When Dr. Ruth moved to New York, she recognized an immediate need to make the big city feel smaller. “I had to work exceptionally hard to introduce myself to neighbors and make meaningful connections,” she wrote. She joined community organizations. She chatted up neighbors in the elevator, occasionally seizing the opportunity to quiz them about their sex lives.

“Have you ever gone to a neighborhood block party? If next week you didn’t leave your living room, would anyone wonder where you are?” she recommended asking yourself. “If your answer to either question is ‘no,’ you must change your absentee status right now.”

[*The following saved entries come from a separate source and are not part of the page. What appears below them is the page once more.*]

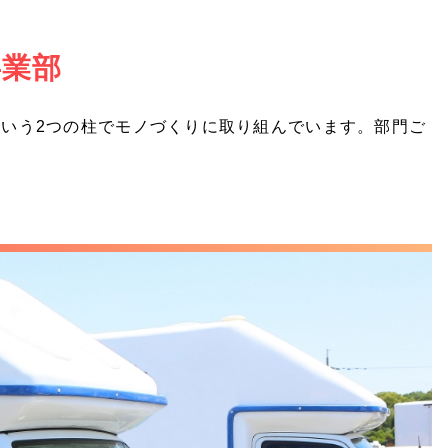
事業部
いう2つの柱でモノづくりに取り組んでいます。部門ご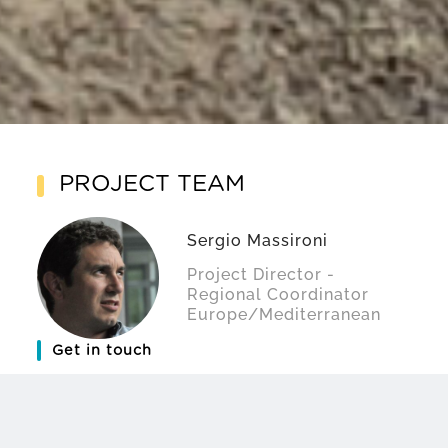
PROJECT TEAM
Sergio Massironi
Project Director -
Regional Coordinator
Europe/Mediterranean
Get in touch
Don Sergio Massironi, born in Lecco in 1977, coordinates the
theological programme of the Dicastery for the Promoting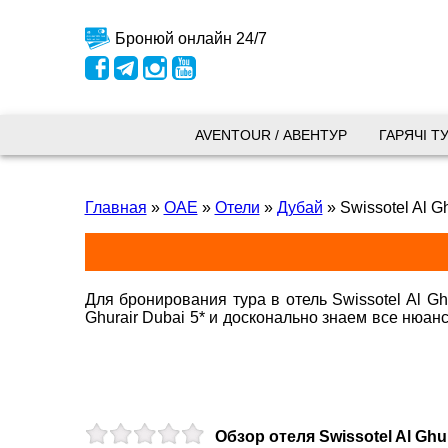
Бронюй онлайн 24/7
Київ
AVENTOUR / АВЕНТУР
ГАРЯЧІ Т
вул.
Главная
»
ОАЕ
»
Отели
»
Дубай
»
Swissotel Al G
+38 
+38 
+38 
0800
kyiv
Для бронирования тура в отель Swissotel Al Gh
Ghurair Dubai 5* и досконально знаем все нюа
Пн. -
гурер дубай 5
Сб 10
Обзор отеля Swissotel Al Ghur
Запоріжжя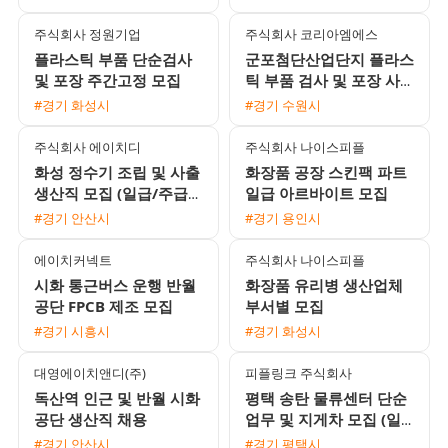
적한 환경 기숙사 제공
주식회사 정원기업
주식회사 코리아엠에스
플라스틱 부품 단순검사
군포첨단산업단지 플라스
및 포장 주간고정 모집
틱 부품 검사 및 포장 사
원 모집 주급 정산 가능
#경기 화성시
#경기 수원시
주식회사 에이치디
주식회사 나이스피플
화성 정수기 조립 및 사출
화장품 공장 스킨팩 파트
생산직 모집 (일급/주급/
일급 아르바이트 모집
월급 선택 가능)
#경기 안산시
#경기 용인시
에이치커넥트
주식회사 나이스피플
시화 통근버스 운행 반월
화장품 유리병 생산업체
공단 FPCB 제조 모집
부서별 모집
#경기 시흥시
#경기 화성시
대영에이치앤디(주)
피플링크 주식회사
독산역 인근 및 반월 시화
평택 송탄 물류센터 단순
공단 생산직 채용
업무 및 지게차 모집 (일
급/알바 가능)
#경기 안산시
#경기 평택시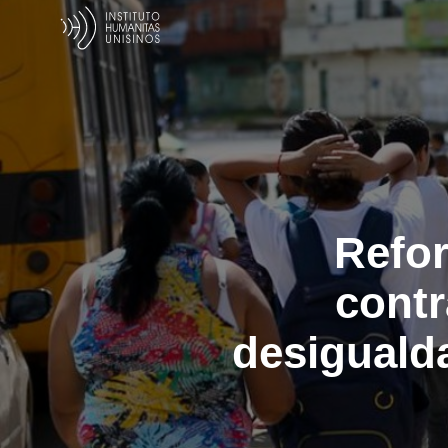
Refo
contr
desigualda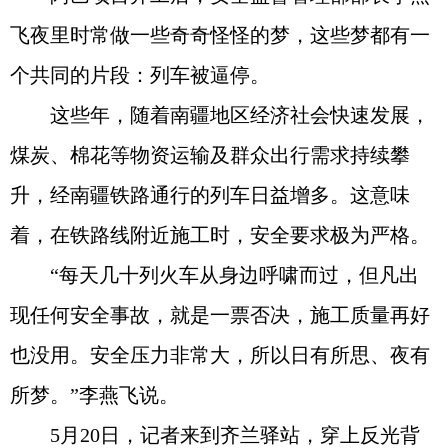
飞夜里时常做一些奇奇怪怪的梦，这些梦都有一
个共同的片段：列车被逼停。
这些年，随着南疆地区经济社会快速发展，
煤炭、棉花等物资运输及群众出行需求持续攀
升，经南疆铁路通行的列车日益增多。这意味
着，在铁路线附近施工时，安全要求极为严格。
“每天几十列火车从身边呼啸而过，但凡出
现任何安全事故，就是一票否决，施工质量再好
也没用。安全压力非常大，所以日有所思、夜有
所梦。”李燕飞说。
5月20日，记者来到齐兰驿站，穿上反光背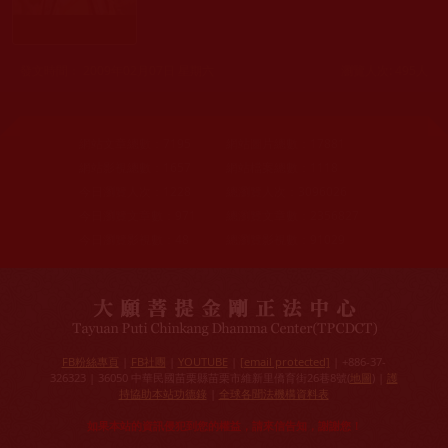
發文時間： 2009年02月07日 星期六
瀏覽人次: 495人
網站文章總數：
7195
網站圖片總數：
17881
網站影視總數：
1657
網站檔案總數：
1118
今日瀏覽人次：
1228
總瀏覽人次：
3096026
今日瀏覽文章數：
971
總瀏覽文章數：
2356827
今日瀏覽影視數：
48
總瀏覽影視數：
91029
FB粉絲專頁
|
FB社團
|
YOUTUBE
|
[email protected]
| +886-37-
326323 | 36050 中華民國苗栗縣苗栗市維新里僑育街26巷8號(
地圖
) |
護
持協助本站功德錄
|
全球各聞法機構資料表
如果本站的資訊侵犯到您的權益，請來信告知，謝謝您！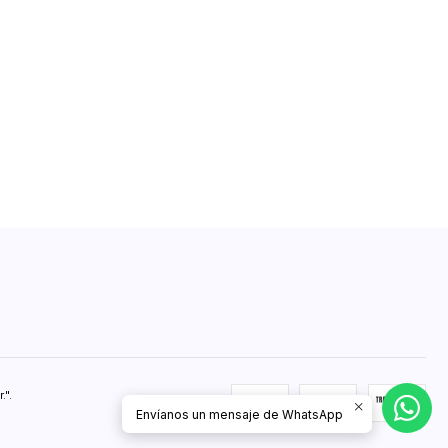
".
Envíanos un mensaje de WhatsApp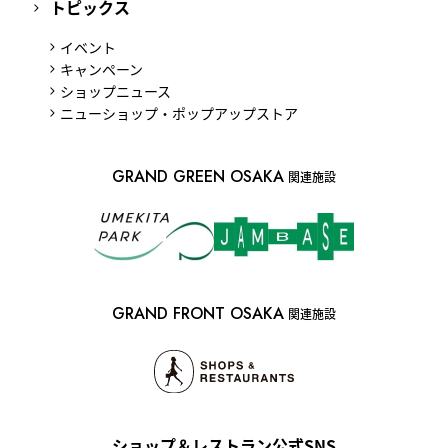
トピックス
イベント
キャンペーン
ショップニュース
ニューショップ・ポップアップストア
GRAND GREEN OSAKA
関連施設
GRAND FRONT OSAKA
関連施設
ショップ＆レストラン公式SNS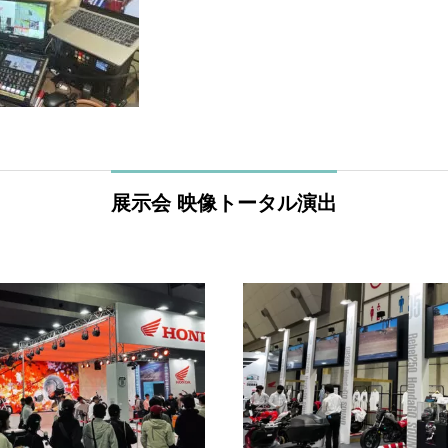
展示会 映像トータル演出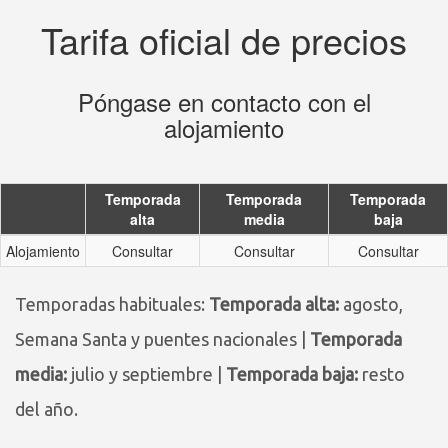
Tarifa oficial de precios
Póngase en contacto con el
alojamiento
Temporada
Temporada
Temporada
alta
media
baja
Alojamiento
Consultar
Consultar
Consultar
Temporadas habituales:
Temporada alta:
agosto,
Semana Santa y puentes nacionales |
Temporada
media:
julio y septiembre |
Temporada baja:
resto
del año.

Dr. Ruth worked as a behavioral therapist for decades. She described her approach as direct, fast-moving and practical. And she believed many of her clients began to heal in practically the same breath in which they admitted to having a problem. So if you feel lonely, say it — out loud.

Take solace in the fact that while it may seem as though everyone around you is fulfilled by their relationships, most people feel lonely at some point in their lives.

“I know,” Dr. Ruth wrote, “that if we talk openly about loneliness — unapologetically and without euphemisms — those who are feeling painfully disconnected will feel less alone, too.”